Ревность и любовь заставила Наташу отважиться на предостережение Кемского: опасность его жизни вселила в нее геройство. Несколько раз давала она чувствовать Алевтине, что князя лечат не хорошо, и получала в ответ, что это не ее дело, что доктора знают, как поступать. Когда болезнь усилилась, она убедила отца своего подать помощь несчастному, сама проводила ночи у его постели и только при первом появлении утренних лучей со слезами удалялась, оставляя любезного на руках его мучителей и злодеев. Любовь восторжествовала. Кемский был спасен; Кемский знал, кому этим обязан, и в те минуты, когда, с одной стороны, чувство благодарности к давно обожаемой, а с другой, - радость о спасении единственного друга устранила всякие другие отношения, признание во взаимной любви и клятва в верности до могилы излетели из уст их в одно мгновение и почти без их воли и ведома.
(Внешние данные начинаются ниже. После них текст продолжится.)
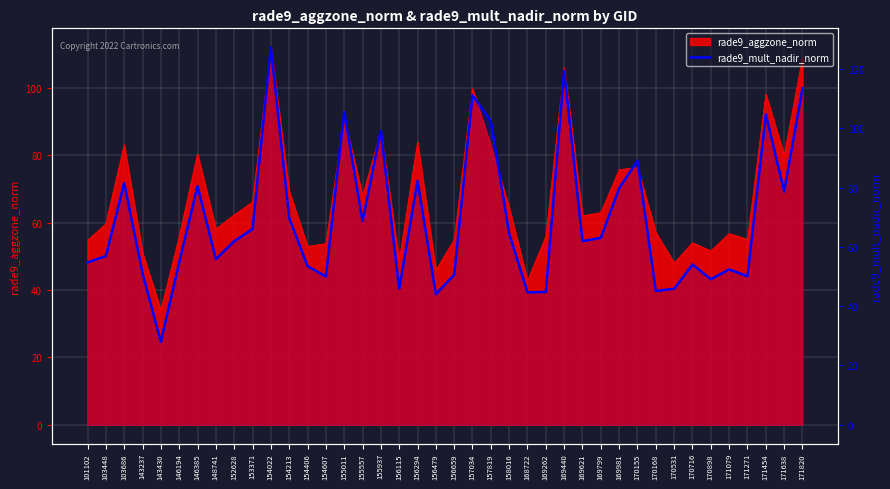

The value at 168722 is 44.6. True or false?

True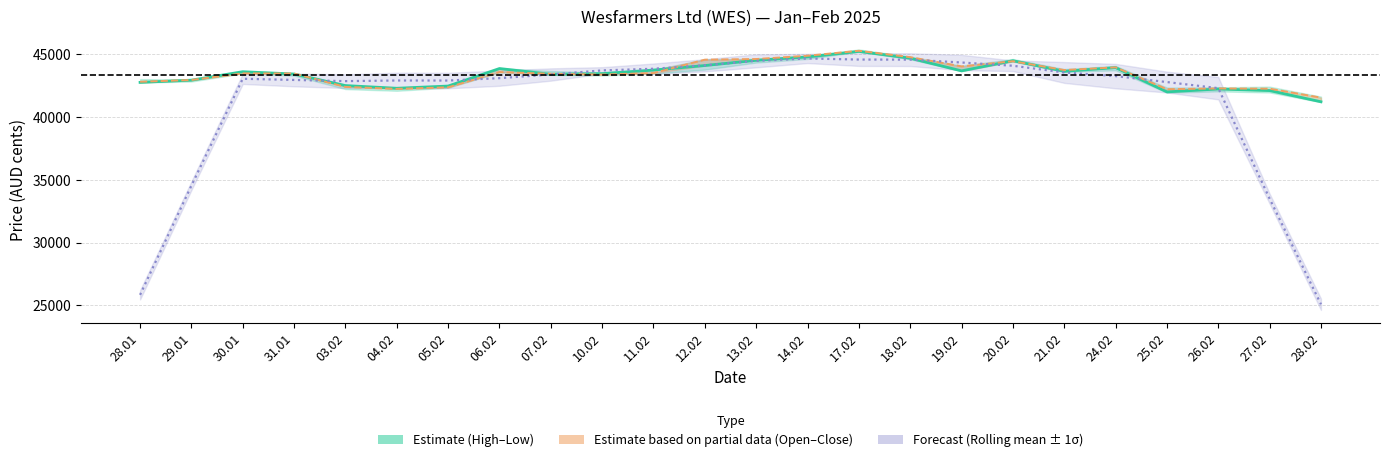

What is the total value across all series at 19.02?

131938.0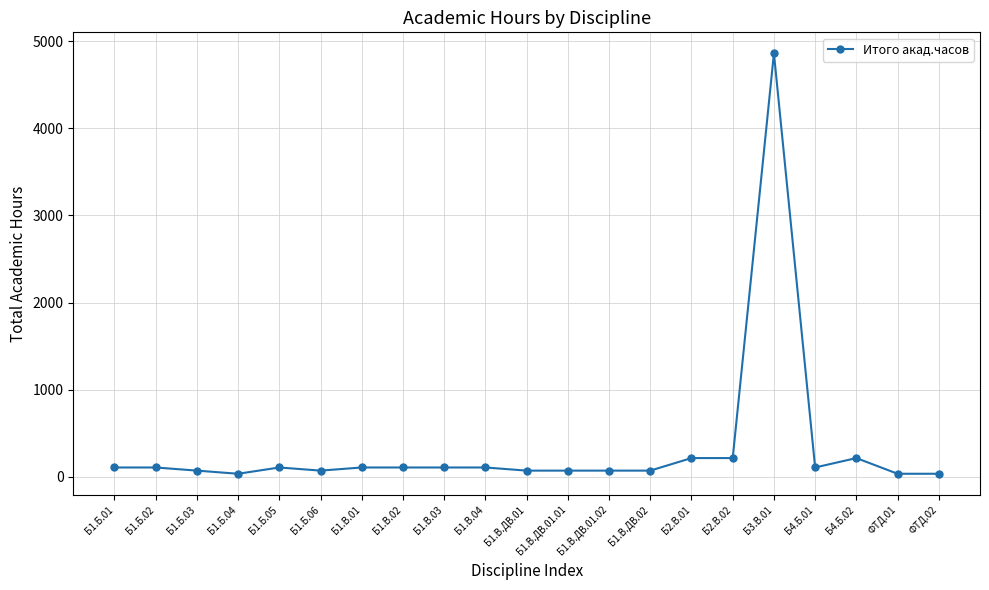

Is this an area chart (filled region under the line)?

No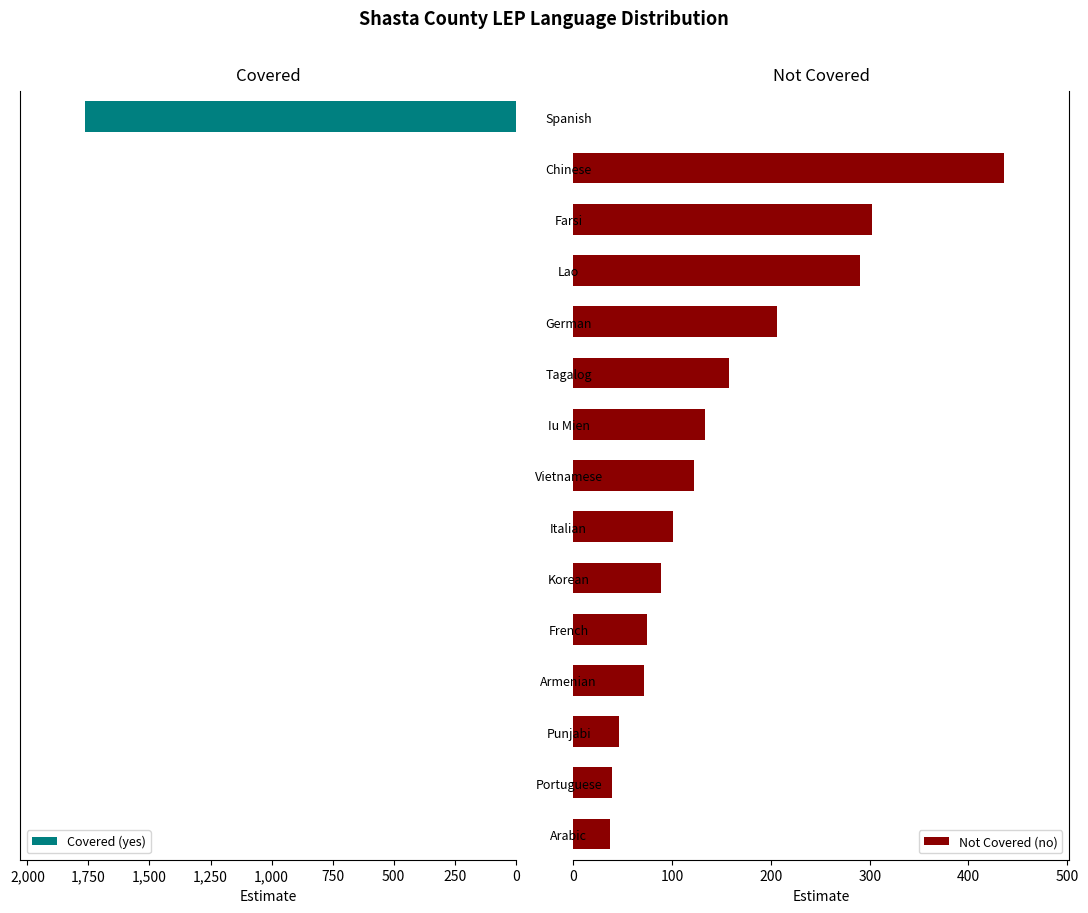

What is the sum of all Covered (yes) values?

1764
При первой возможности Кемский переехал обратно к себе. Не ужас и испуг ощутил он, а пролил слезы унылого, сладостного воспоминания, увидев в этот раз картину, представлявшую место детских игр и мечтаний его. Василий Григорьевич поселился у него в доме, чтоб ближе за ним присматривать. Кемский учтивым, но холодным письмом уведомил Алевтину о своем выздоровлении и о намерении жениться на Наталии Васильевне и просил прислать к нему питомца его, Сережу. Алевтина, желая уколоть Наташу, поручила ей, как гувернантке, свезти ребенка. Она вошла в комнату в ту самую минуту, когда Кемский признался почтенному старцу в любви к его дочери и просил его благословения.
- А что, дочка, - спросил он по-малороссийски (в делах сердца употреблял он это наречие, как в рецептах язык латинский), - неужели правда, что ты готова идти замуж за князя? - и прибавил из любимой своей песни: - Хочешь меня старенького да покинуты!